Les réseaux sociaux n’ont pas attendu Internet pour exister. Thomas Hobbes déclarait, en 1651, dans le Leviathan : «Avoir des amis, c’est avoir du pouvoir». Plus tard, Emile Durkheim affirmait que «le monde est fait d’un nombre incalculable de réseaux qui unissent les choses et les êtres les uns aux autres».
Classmates.com est le premier réseau social en ligne. Créé en 1995 pour favoriser les retrouvailles des anciens camarades de classe, il a été suivi, en 1997, du premier réseau de mise en relation numérique, «Six degrees». Et puis, il y a eu l’ère des RSN californiens, au début des années 2000, avec à leur tête Facebook, qui compte 2,4 milliards d’utilisateurs.
L’une des caractéristiques communes de ces réseaux est la valorisation de la transparence à travers les invitations à la mise en visibilité. Une grande partie de ce qui se passe sur les RSN est organisée autour de soi. La firme Intel a développé une application, The Museum of Me, permettant aux utilisateurs de visionner une exposition virtuelle de leur activité sur Facebook.
Dans une interview à la revue 01Net, Alain Damasio, auteur de science-fiction, affirme: «Aujourd’hui, un adolescent doit se construire dans un monde hyperconcurrentiel de compétitions d’ego. S’il n’est pas visible en ligne, il va vite être marginalisé». Le psychanalyste Gérard Bonnet écrit, dans «La tyrannie du paraître», que les réseaux sociaux sont «des moyens pour briller dans la vie courante, ne serait-ce qu’en annonçant le nombre d’inscrits sur ses comptes et les prouesses qu’on y déploie».
Si ces réseaux aiment tant nous connaître, c’est parce que leur modèle économique est basé sur l’exploitation intensive des données des utilisateurs, en faisant des profils et des comportements de navigation qui servent au ciblage publicitaire avec des niveaux de précision et d’efficacité jamais atteints auparavant.
En 1975, le prix Nobel d’économie Milton Friedman publiait un ouvrage intitulé: «There’s No Such Thing as a Free Lunch» («Un repas gratuit, ça n’existe pas»). Le revers de la gratuité est, dans le cas des réseaux sociaux, cette marchandisation des données générées par les utilisateurs.

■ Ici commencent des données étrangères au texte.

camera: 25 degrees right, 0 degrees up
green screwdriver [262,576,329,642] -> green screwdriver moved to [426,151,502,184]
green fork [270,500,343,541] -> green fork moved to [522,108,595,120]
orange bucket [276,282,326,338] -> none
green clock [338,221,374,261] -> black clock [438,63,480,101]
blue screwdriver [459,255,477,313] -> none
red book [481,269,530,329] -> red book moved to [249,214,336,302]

Ces données font l’objet d’une captation sans précédent et alimentent une industrie extrêmement lucrative dont les chefs de file sont des géants américains. Les GAFA détiennent à eux seuls 80% des données personnelles générées dans le monde, ce qui rend leur valeur boursière supérieure à celle des compagnies pétrolières ou des constructeurs automobiles.

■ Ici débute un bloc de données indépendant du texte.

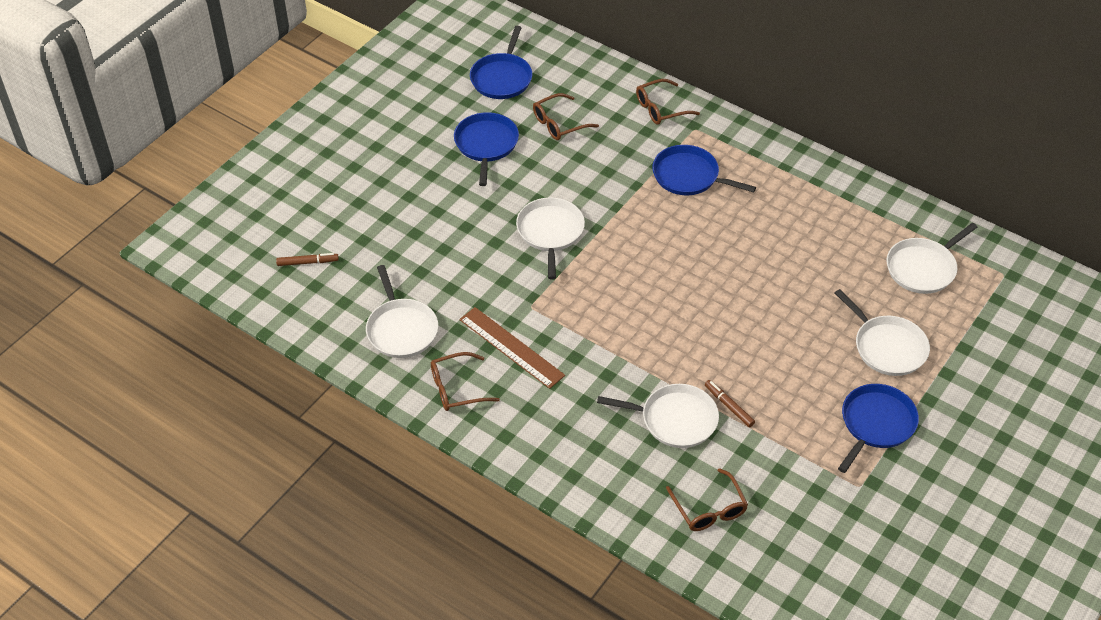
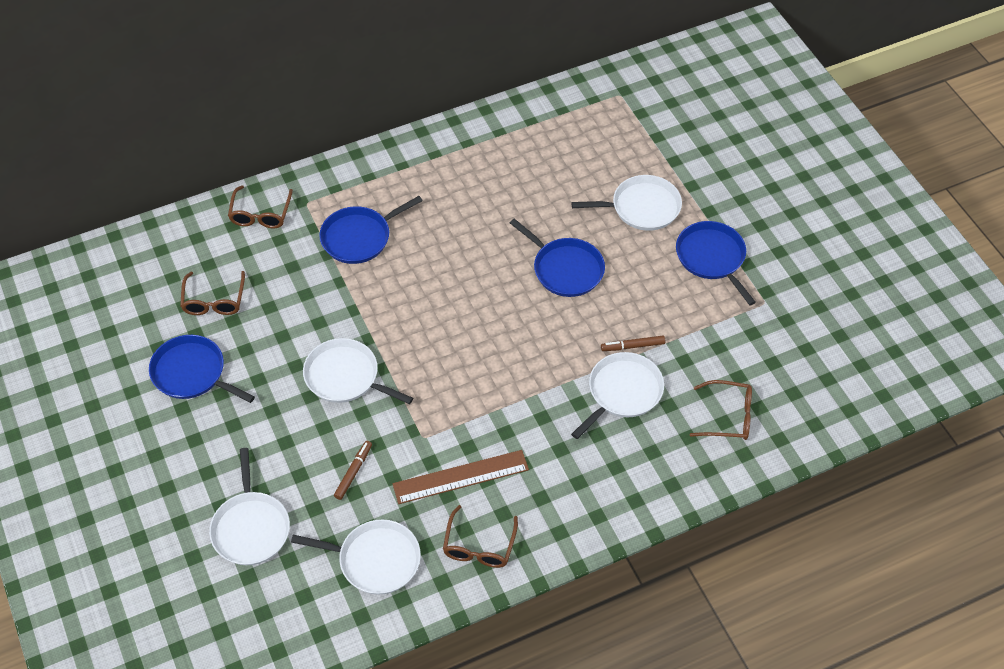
camera: 60 degrees left, 5 degrees up
brown marker [276,253,339,266] -> brown marker moved to [334,441,372,500]
blue pan [470,26,532,99] -> blue pan moved to [510,219,605,297]
white pan [887,223,977,294] -> white pan moved to [209,448,290,565]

Diverses technologies dites de «tracking» de plus en plus sophistiquées et intrusives sont utilisées pour collecter des volumes gigantesques d’information. García Martínez, ancien chef de produit chez Facebook, qualifie ce réseau de «régulateur de la plus grande accumulation de données à caractère personnel depuis l’ADN». Facebook capte 22% du marché mondial de la publicité en ligne et 80% des revenus publicitaires sur les réseaux sociaux.
A la Silicon Valley, on n’a pas cessé de prôner la «transparence» sur la toile et la réfutation du secret comme valeurs morales. «Si vous n’avez rien à cacher, pourquoi craindre qu’on sache tout sur vous?» Disait Eric Schmidt, patron de Google. Mark Zuckerberg, fondateur et PDG de Facebook, avait longtemps soutenu que la vie privée n’était plus une « norme sociale» et que «si les gens partagent plus, le monde deviendra plus ouvert et plus connecté. Et un monde plus ouvert et connecté est un monde meilleur».
Le scandale de la confidentialité des données de Cambridge Analytica a révélé que Facebook, qui prône tant la transparence et l’ouverture, cultive une totale opacité sur son écosystème de business des données. Depuis, il n’a cessé de lancer des mesures tendant à regagner la confiance des utilisateurs. La confiance est le pilier de l’économie numérique et tout l’enjeu est, dès lors, de concilier valorisation de la donnée et respect de la vie privée.
L’Economiste N°5612 du 11/10/2019
Le Maroc et les garde-fous
Au Maroc, la protection des données personnelles est prévue par la loi n°09-08, avec une institution dédiée, responsable de son application: la Commission nationale pour le contrôle et la protection des données personnelles (CNDP). Cette loi, qui date de 2009, a été conçue à un moment où l’industrie de la donnée ne représentait pas les mêmes enjeux qu’aujourd’hui.
Dans son livre «Capitalisme de plateforme: l’hégémonie de l’économie numérique », publié en 2018, Nick Srinek affirme que les données «optimisent et flexibilisent les processus de production, elles transforment des produits peu rentables en services hautement profitables». Ces données sont sans doute la matière la plus prisée de notre siècle. L’utilisation de plus en plus massive de données personnelles interroge le dispositif de protection existant, issu de la loi n°09-08. Les acteurs cherchant la captation des données liées aux usages des individus se sont multipliés. De ce fait, ce texte doit être revisité et réorienté, avec de nouveaux garde-fous permettant une meilleure maîtrise par les citoyens de leurs données, celles-ci pouvant être, potentiellement, des enjeux de vie privée. En parallèle, les pouvoirs et les moyens de la CNDP devraient être accrus. Sur un plan économique, il est important d’encourager la création de contre-modèles d’affaires offrant des dispositifs permettant à l’utilisateur d’autoriser ou non l’accès à ses données.